NURSE Linda Lulham will be one of the Prospect Hospice staff working at Savernake Hospital when the new outpatient facility opens next year.

She has been a nurse for 20 years and became Prospect’s community clinical nurse specialist for Marlborough, Pewsey and the surrounding villages six months ago.

Before this, Mrs Lulham was the community services manager at Cotswold Care Hospice in Gloucestershire.

Her role involves visiting patients’ homes and helping with symptom control, offering advice and support to patients, families and carers and liaising with other agencies.

She said: “I joined Prospect because it’s a great hospice. I got to know it well when I was working in Gloucestershire and I had a lot of respect for Prospect.

“My role is to allow patients to be cared for wherever they want to be cared for.”

When the outpatient facility is opened at Savernake in the spring of 2015, Mrs Lulham will split her time between the hospital and visits to patients’ homes.

She said: “At the moment patients and carers have to travel to Wroughton for outpatient services and that can be quite a way from the furthest-flung villages that we cover, so having the facility at Savernake will make a huge difference.

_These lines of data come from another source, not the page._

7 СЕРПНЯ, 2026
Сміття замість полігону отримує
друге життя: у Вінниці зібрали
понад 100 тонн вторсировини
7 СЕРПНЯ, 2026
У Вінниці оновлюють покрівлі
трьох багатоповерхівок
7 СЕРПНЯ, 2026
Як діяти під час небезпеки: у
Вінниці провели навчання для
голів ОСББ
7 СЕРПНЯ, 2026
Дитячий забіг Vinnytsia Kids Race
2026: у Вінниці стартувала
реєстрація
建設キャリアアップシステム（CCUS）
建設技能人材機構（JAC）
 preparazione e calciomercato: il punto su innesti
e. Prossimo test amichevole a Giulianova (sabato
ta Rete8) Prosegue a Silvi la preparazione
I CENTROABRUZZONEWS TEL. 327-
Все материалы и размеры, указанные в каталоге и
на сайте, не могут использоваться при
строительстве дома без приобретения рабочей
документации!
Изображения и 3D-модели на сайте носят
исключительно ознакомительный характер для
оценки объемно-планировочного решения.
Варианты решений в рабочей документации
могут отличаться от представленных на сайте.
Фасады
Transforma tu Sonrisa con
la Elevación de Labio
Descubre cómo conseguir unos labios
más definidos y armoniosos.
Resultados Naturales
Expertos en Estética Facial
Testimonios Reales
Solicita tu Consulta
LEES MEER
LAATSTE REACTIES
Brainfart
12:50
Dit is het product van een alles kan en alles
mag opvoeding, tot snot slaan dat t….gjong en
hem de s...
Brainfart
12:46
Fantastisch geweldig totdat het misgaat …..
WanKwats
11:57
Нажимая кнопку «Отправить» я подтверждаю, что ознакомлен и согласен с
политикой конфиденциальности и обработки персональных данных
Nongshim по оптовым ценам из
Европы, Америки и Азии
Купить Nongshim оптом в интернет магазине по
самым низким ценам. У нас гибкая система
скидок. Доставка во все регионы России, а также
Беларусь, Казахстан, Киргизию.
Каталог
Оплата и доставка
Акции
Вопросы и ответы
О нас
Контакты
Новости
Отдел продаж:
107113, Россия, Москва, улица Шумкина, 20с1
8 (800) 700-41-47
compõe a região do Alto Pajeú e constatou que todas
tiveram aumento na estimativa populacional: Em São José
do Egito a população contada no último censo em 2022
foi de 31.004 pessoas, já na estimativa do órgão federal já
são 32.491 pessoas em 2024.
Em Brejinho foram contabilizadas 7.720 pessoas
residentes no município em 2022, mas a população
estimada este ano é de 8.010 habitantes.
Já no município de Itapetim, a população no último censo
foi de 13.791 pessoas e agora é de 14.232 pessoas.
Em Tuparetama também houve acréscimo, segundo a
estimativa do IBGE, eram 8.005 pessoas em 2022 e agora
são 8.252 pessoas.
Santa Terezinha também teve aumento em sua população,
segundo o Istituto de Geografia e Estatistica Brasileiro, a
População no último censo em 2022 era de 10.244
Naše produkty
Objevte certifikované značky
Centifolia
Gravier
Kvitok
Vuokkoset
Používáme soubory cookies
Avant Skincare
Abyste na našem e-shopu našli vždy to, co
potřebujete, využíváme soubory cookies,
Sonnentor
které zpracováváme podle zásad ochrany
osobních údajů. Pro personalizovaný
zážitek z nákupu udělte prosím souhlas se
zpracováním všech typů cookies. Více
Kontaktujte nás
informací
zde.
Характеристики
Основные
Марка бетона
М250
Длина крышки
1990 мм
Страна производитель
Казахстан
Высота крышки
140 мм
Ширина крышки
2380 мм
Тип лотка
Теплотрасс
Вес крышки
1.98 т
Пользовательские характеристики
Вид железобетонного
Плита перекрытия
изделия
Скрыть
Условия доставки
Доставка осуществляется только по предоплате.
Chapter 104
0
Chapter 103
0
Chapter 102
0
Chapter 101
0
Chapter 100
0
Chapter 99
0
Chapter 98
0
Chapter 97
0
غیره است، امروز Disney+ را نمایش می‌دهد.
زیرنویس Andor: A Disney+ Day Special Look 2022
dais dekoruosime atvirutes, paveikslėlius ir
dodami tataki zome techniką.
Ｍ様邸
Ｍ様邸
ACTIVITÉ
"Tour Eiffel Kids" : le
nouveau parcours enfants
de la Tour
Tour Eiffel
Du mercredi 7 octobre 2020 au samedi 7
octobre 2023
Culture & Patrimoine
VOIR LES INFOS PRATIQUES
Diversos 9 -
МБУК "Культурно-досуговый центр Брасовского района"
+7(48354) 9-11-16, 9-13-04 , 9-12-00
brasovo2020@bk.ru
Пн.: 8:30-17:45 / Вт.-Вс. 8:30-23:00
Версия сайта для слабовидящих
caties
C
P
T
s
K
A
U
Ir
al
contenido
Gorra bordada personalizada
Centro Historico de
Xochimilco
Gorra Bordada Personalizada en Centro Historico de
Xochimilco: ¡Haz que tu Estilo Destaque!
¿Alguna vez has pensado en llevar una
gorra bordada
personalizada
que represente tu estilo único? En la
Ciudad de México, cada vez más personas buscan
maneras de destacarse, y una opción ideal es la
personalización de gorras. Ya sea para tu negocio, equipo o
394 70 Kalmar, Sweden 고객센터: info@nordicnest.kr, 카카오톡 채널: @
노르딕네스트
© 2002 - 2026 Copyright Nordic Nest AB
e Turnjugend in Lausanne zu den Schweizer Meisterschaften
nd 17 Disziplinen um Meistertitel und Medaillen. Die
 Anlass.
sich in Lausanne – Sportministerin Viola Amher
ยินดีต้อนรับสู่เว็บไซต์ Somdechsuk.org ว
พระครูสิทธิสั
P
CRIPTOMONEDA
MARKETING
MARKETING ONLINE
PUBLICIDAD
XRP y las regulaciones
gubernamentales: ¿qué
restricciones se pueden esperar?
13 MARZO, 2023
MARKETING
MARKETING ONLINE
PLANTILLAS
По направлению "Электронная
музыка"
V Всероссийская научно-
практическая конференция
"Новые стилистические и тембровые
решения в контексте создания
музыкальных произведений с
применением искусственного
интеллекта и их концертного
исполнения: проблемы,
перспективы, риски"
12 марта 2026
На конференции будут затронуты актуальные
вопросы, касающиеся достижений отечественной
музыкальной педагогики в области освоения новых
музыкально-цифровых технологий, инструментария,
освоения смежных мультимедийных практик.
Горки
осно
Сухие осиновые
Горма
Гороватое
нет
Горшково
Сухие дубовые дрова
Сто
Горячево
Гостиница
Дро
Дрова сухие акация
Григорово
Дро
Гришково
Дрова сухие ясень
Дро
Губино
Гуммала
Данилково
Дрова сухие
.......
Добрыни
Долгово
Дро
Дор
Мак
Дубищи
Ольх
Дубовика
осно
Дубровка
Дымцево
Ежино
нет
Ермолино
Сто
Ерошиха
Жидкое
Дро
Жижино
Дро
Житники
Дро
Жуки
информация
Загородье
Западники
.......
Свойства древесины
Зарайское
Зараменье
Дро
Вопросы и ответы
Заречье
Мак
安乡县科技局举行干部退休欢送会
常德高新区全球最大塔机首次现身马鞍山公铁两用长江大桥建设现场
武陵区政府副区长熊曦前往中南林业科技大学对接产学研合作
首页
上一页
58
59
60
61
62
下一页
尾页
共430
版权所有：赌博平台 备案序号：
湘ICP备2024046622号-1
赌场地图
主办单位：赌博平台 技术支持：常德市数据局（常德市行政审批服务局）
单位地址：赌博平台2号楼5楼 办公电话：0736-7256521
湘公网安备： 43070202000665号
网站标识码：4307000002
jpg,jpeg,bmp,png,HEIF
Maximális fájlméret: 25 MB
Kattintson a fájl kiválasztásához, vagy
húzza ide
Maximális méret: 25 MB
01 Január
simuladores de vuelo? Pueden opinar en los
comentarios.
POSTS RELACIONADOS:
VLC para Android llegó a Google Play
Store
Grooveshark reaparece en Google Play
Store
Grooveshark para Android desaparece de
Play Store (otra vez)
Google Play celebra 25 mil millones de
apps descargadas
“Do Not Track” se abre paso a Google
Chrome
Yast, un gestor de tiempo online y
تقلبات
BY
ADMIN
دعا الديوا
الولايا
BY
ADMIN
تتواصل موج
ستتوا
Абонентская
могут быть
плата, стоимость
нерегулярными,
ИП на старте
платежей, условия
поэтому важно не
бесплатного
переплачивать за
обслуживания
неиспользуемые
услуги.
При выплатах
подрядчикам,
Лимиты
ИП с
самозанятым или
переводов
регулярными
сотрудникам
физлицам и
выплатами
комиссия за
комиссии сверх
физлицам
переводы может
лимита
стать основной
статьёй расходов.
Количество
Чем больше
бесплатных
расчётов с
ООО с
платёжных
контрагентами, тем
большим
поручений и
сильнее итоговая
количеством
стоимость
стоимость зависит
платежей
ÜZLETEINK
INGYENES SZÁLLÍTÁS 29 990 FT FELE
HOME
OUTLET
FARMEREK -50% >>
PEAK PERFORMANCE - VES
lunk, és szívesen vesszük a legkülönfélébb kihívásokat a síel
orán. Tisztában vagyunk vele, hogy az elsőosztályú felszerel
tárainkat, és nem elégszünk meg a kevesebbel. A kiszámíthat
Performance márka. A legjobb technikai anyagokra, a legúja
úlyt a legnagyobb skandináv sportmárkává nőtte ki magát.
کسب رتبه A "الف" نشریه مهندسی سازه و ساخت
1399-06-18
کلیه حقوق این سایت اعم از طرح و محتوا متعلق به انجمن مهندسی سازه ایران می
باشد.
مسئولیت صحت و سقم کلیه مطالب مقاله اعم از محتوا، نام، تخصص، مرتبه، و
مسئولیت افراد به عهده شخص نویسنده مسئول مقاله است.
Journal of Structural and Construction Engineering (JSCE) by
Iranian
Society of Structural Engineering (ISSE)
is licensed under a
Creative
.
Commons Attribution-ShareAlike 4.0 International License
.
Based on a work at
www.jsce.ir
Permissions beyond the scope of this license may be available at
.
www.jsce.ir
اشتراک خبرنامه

“A lot of patients are no longer able to drive, or their relatives have to work and there is a financial burden of having to travel that far.

“I will be able to base myself in the area that I cover for a much longer period of time rather than having to travel up and down from the base in Wroughton.

“Also, we are hoping to provide education and training as we do in Wroughton and I’ll be able to get involved with that.”

The hospice has joined forces with the Gazette to raise the £75,000 it needs by March 31 to open the new facility.

Mrs Lulham said: “The patients that I visit are very excited about it because they are passionate about the area that they live in and I think they feel they deserve to have a facility near to where they live.

“Among the GPs and district nurses as well there is a buzz of excitement because they think this is something that will be really good for the area.”